A l'occasion de la première édition du salon Santé Sport organisé par Clinic Médico Sport, Axomove a été invité sur le plateau de CMS TV pour parler de rééducation sur mesure. Pierre-Yves Carlier, fondateur d'Axomove, a présenté le projet et a échangé avec Patrick Berdoulet, consultant CMS TV et kinésithérapeute libéral.
Pierre-Yves Carlier : L'idée est née de ma rencontre avec Boris, qui est maintenant un de nos associés. Il était un de mes patients et est ancien handballeur professionnel, fortement blessé donc je l'ai vu beaucoup de fois au cabinet. A chaque fois, les sportifs veulent être rééduqués rapidement donc on doit aller un peu plus vite, on doit donner plus d'exercices qu'ils doivent essayer de faire plus régulièrement avec nous mais aussi à la maison entre deux séances.
Donc je lui donnais les exercices sur papier ou à l'oral et on a fait le constat qu'en fait on n'avait pas vraiment d'outils adaptés pour pouvoir donner ces exercices de rééducation correctement, suivre les patients afin de savoir s'ils étaient bien fait et puis, du côté patient, il n'y avait pas non plus d'outils pour pouvoir les lire et être suffisamment motivé pour pouvoir les faire correctement.
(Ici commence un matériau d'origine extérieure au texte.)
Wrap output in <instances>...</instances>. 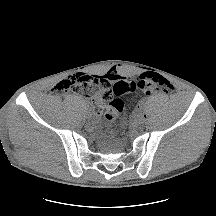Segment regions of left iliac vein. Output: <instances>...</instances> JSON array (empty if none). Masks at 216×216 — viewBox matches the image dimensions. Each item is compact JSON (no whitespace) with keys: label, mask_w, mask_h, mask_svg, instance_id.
<instances>
[{"label":"left iliac vein","mask_w":216,"mask_h":216,"mask_svg":"<svg viewBox=\"0 0 216 216\" xmlns=\"http://www.w3.org/2000/svg\"><path fill=\"white\" fill-rule=\"evenodd\" d=\"M144 120H145V117H144V113H142V112L138 113L134 119V121L137 125L142 124L144 122Z\"/></svg>","instance_id":"4c4485c4"}]
</instances>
C'est de là que l'idée est partie et en fait on a fait un constat qui est fait par plein d'autres kinés : on a fait une étude qui a montré qu'il y avait près de 95% des kinés qui donnaient des exercices à faire à domicile et qu'il n'y avait que 35% des patients seulement qui les réalisaient, donc il y a quand même une grosse différence entre les deux. Il fallait donc un outil pour pouvoir augmenter un petit peu cette observance des exercices.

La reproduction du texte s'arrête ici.